Gênero e diversidade
Para Erick, que é um homem negro, criado no subúrbio e formado na escola pública, é muito representativo ocupar, hoje, um cargo de CEO em uma multinacional. Por isso, ele entende a necessidade e a importância de pavimentar trilhas de progressão na empresa para garantir que o acesso ao mercado e a ascensão profissional sejam justos.
Erick é filho de pai negro e mãe descendente direta de indígenas. Embora sua pele seja a mais clara dentre seus familiares, ele se entende como um homem negro e nunca questionou sua identidade racial. No entanto, sempre soube que, por isso, a sociedade exigiria mais dele.
“A ArcelorMittal tem um programa de diversidade e inclusão muito importante, que traz o entendimento de como fazer”, explica o gestor. Ele cita, por exemplo, estatísticas internas que atestam que os resultados da empresa são melhores quando há mulheres no quadro de profissionais.

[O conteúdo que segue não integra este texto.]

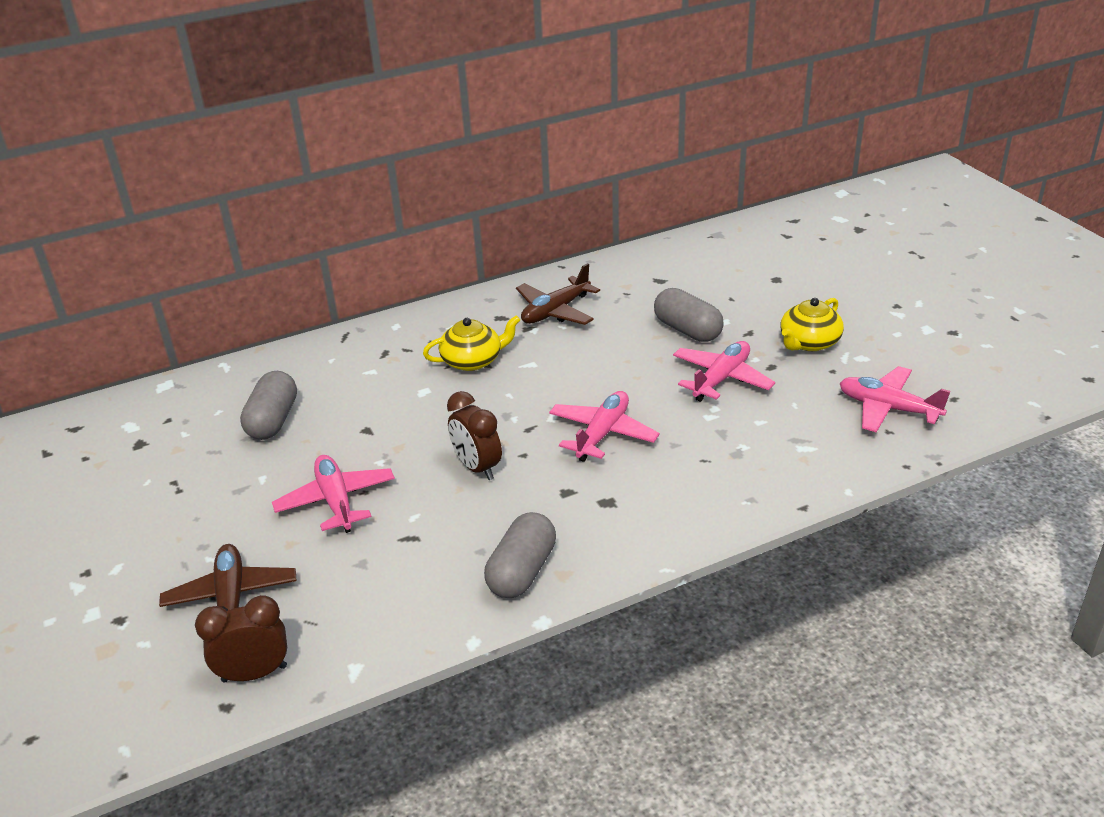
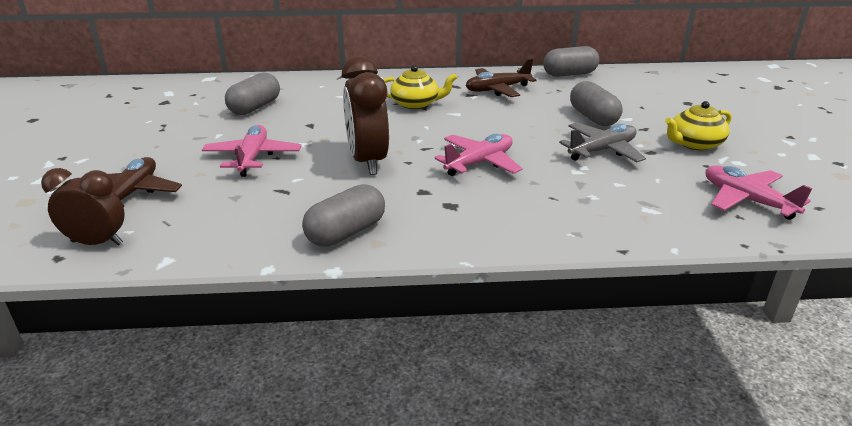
camera: 20 degrees right, 5 degrees down
brown clock [447,391,502,480] -> brown clock [342,56,389,175], size x1.50
pink plane [673,341,775,402] -> grey plane [559,122,646,162]
none -> grey capsule [543,46,599,77]

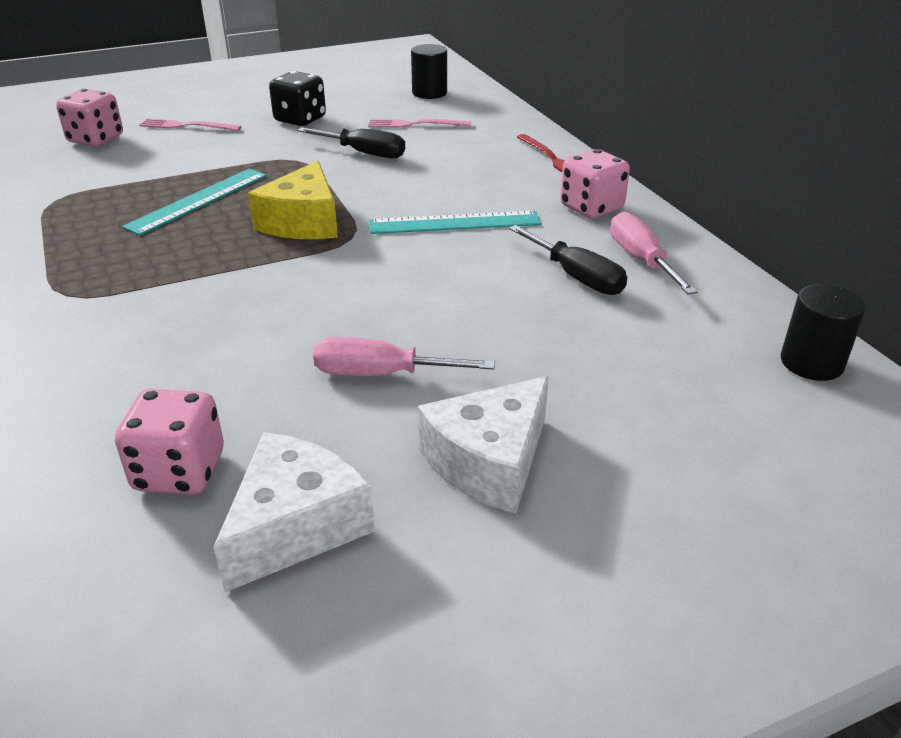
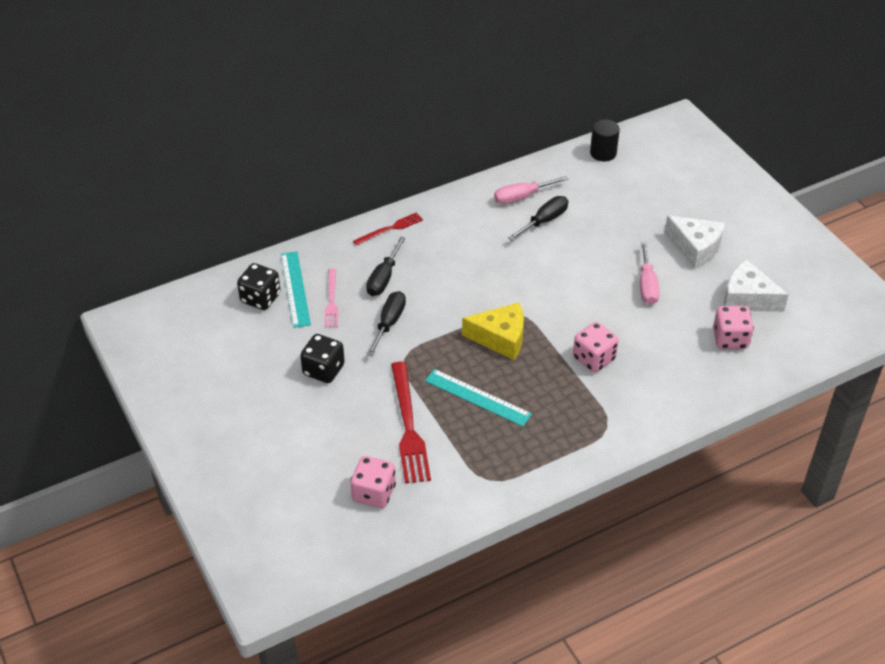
camera: 95 degrees left, 10 degrees up
pink fork [139,119,242,131] -> none
turquoise ruler [370,211,541,234] -> turquoise ruler moved to [281,251,311,328]
black cylinder [411,44,447,99] -> black dice [237,263,280,310]
pink dice [560,149,630,218] -> pink dice moved to [573,322,619,372]
none -> black screwdriver [366,237,406,296]
none -> red fork [391,361,431,484]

“E tanto é verdade que a gente tem mulheres responsáveis por áreas muito importantes”, ele diz. Nesse sentido, a empresa tem incentivado que mais jovens escolham cursar Engenharia, até para diminuir a ainda significativa diferença entre o número de homens e mulheres que se formam na área e são disponibilizados ao mercado de trabalho.O Programa de Diversidade & Inclusão existe na ArcelorMittal Brasil desde 2009 e contempla Diversidade Racial, Equidade de Gênero, LGBTI+ e Pessoa com Deficiência.
Desenvolvimento da indústria cearense
A ArcelorMittal Pecém é uma das unidades da multinacional no Brasil que, segundo Erick, têm mais potencial para desenvolver energias renováveis. Por isso, além de querer estar próximo das instituições de ensino para captar profissionais atualizados com as inovações do mercado para a indústria, o CEO quer ajudar a contribuir para o crescimento da região.
Ele afirma que vê no Estado um “potencial grandioso”, tanto em termos de qualificação profissional como de produção de energias. “Há um potencial de energia renovável gigantesco. O Ceará tem capacidade de ter energia solar combinada com eólica, e isso conversa muito com a descarbonização que a siderurgia, em especial, a ArcelorMittal, tem como compromisso neutralizar até 2050”, comenta.
Outros fatores que, para o carioca, tornam o Estado atrativo para a indústria é a proximidade com mercados como o europeu e o dos Estados Unidos e do Canadá. “Entendo a educação aqui [no Ceará] fazendo uma transformação. E acho que a gente tem que aproveitar esse momento. [...] Que a gente consiga trazer para o Ceará oportunidades para que as pessoas se desenvolvam aqui”, projeta o CEO.